[Page-level text extractions]

----------------

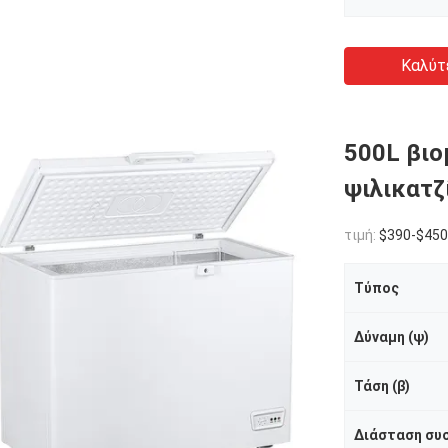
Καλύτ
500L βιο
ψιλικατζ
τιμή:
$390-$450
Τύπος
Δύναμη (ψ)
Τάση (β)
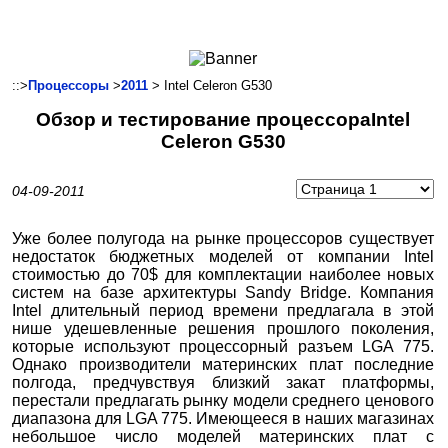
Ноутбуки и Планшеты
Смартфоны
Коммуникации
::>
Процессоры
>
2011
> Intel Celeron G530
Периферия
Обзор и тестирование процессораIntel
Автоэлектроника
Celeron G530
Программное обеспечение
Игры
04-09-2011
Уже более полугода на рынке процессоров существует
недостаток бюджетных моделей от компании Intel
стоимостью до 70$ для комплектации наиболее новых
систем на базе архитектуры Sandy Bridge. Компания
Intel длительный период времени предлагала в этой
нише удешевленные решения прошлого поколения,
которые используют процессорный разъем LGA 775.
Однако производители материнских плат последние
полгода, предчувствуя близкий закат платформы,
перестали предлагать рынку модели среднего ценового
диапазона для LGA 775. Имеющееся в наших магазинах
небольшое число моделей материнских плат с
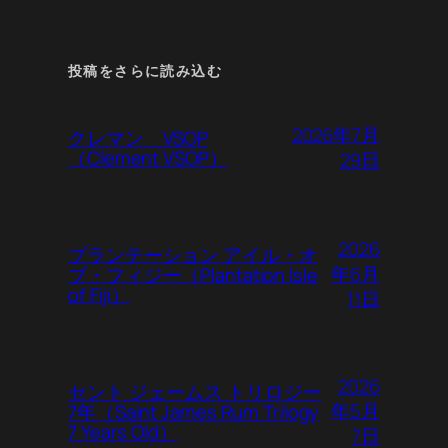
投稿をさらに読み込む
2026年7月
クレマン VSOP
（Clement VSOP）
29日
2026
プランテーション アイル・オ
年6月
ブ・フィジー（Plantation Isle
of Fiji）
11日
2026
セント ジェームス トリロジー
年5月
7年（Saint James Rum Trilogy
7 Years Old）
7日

----------------

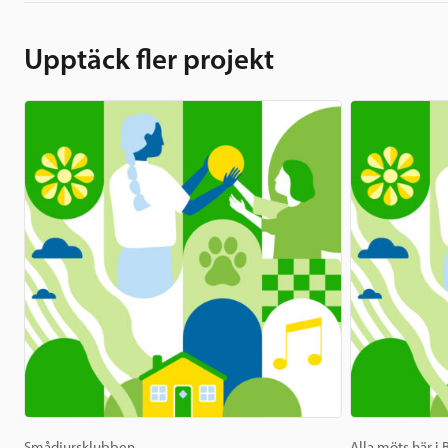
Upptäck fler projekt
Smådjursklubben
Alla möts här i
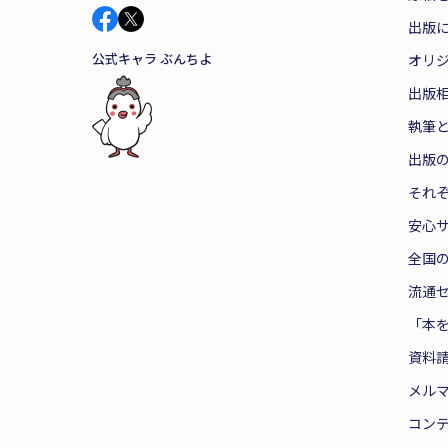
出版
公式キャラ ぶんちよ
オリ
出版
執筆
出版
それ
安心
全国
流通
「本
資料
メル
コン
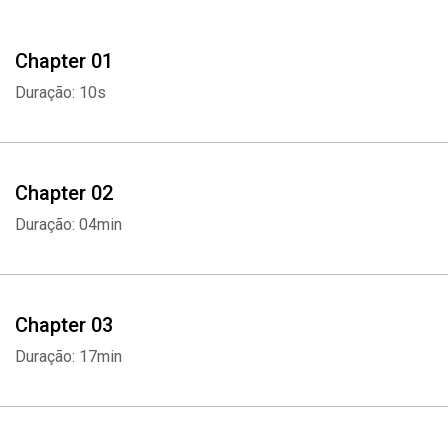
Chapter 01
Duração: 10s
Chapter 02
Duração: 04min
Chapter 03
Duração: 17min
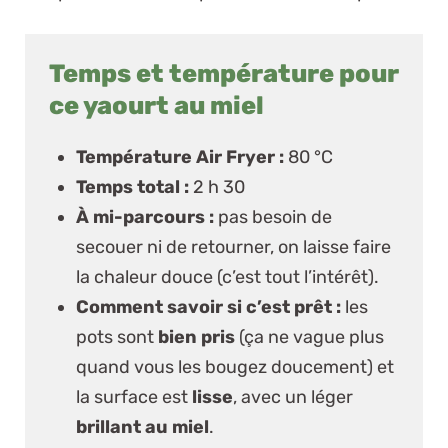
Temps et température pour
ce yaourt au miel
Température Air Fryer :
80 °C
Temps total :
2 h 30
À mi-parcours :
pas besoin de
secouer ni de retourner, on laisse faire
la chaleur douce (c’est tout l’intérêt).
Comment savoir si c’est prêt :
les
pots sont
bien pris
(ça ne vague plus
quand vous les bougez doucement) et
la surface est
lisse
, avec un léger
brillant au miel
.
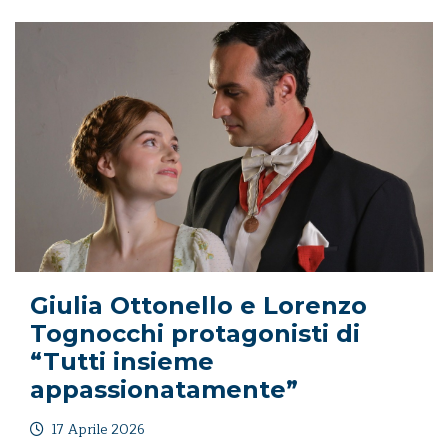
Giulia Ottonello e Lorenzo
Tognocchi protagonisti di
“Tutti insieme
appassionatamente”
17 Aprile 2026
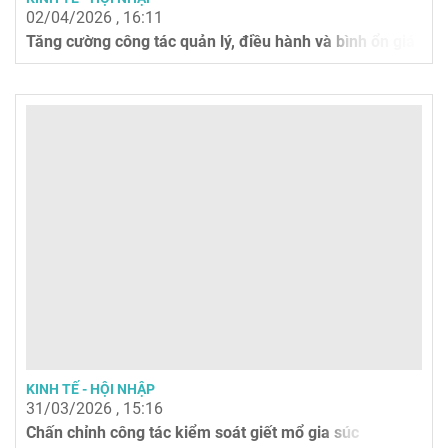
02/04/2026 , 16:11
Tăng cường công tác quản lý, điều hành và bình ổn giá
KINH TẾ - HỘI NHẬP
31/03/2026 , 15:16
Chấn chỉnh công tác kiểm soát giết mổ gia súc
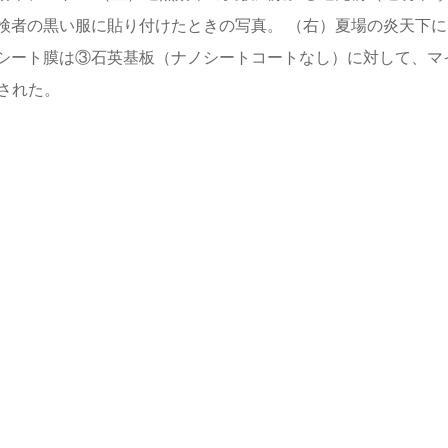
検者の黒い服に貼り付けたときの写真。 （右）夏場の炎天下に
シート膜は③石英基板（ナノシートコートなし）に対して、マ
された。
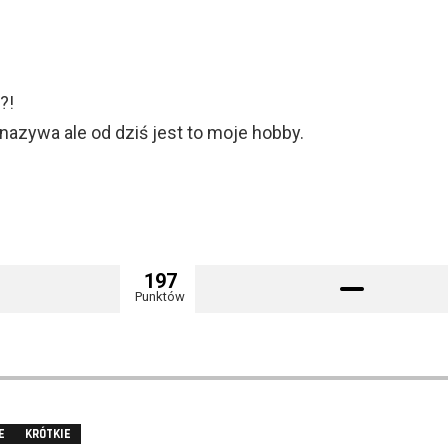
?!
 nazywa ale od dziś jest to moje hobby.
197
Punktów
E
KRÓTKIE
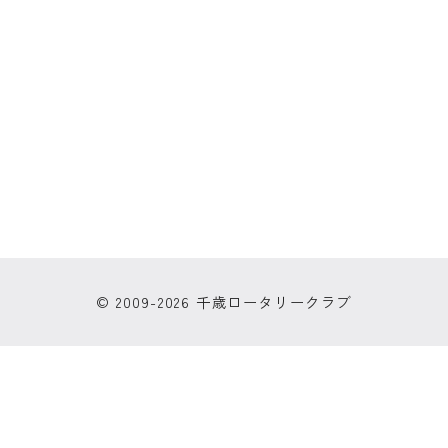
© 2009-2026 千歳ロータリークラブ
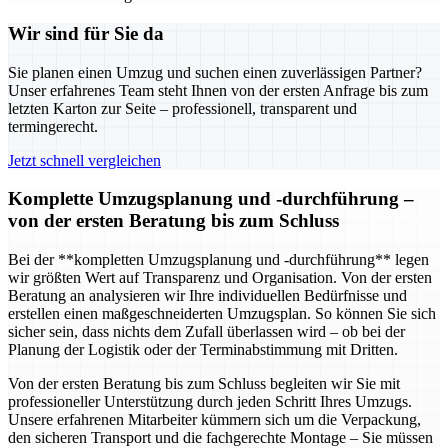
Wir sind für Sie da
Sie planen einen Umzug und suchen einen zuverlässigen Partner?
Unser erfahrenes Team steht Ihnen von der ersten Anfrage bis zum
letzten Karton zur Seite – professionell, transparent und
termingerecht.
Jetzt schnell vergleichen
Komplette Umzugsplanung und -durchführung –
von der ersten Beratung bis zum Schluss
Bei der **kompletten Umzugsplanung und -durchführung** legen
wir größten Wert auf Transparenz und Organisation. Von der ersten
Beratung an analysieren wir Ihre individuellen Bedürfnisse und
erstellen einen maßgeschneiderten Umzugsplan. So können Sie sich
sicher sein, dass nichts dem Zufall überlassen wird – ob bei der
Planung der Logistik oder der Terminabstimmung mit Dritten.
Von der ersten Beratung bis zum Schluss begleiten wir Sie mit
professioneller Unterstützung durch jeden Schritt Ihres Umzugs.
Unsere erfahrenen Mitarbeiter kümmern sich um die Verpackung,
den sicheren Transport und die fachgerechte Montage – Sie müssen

----------------

• [TASK REQUIREMENTS]:
Exact copy, no pictures. Write out the lines in the entries above, starting with the line with "brillant au miel" and going on through the line with "Sie planen einen", keeping both.

• [ANSWER]:
brillant au miel
.
Giulia Ottonello e Lorenzo
Tognocchi protagonisti di
“Tutti insieme
appassionatamente”
17 Aprile 2026
02/04/2026 , 16:11
Tăng cường công tác quản lý, điều hành và bình ổn giá
KINH TẾ - HỘI NHẬP
31/03/2026 , 15:16
Chấn chỉnh công tác kiểm soát giết mổ gia súc
検者の黒い服に貼り付けたときの写真。 （右）夏場の炎天下に
シート膜は③石英基板（ナノシートコートなし）に対して、マ
された。
?!
 nazywa ale od dziś jest to moje hobby.
197
Punktów
E
KRÓTKIE
© 2009-2026 千歳ロータリークラブ
Wir sind für Sie da
Sie planen einen Umzug und suchen einen zuverlässigen Partner?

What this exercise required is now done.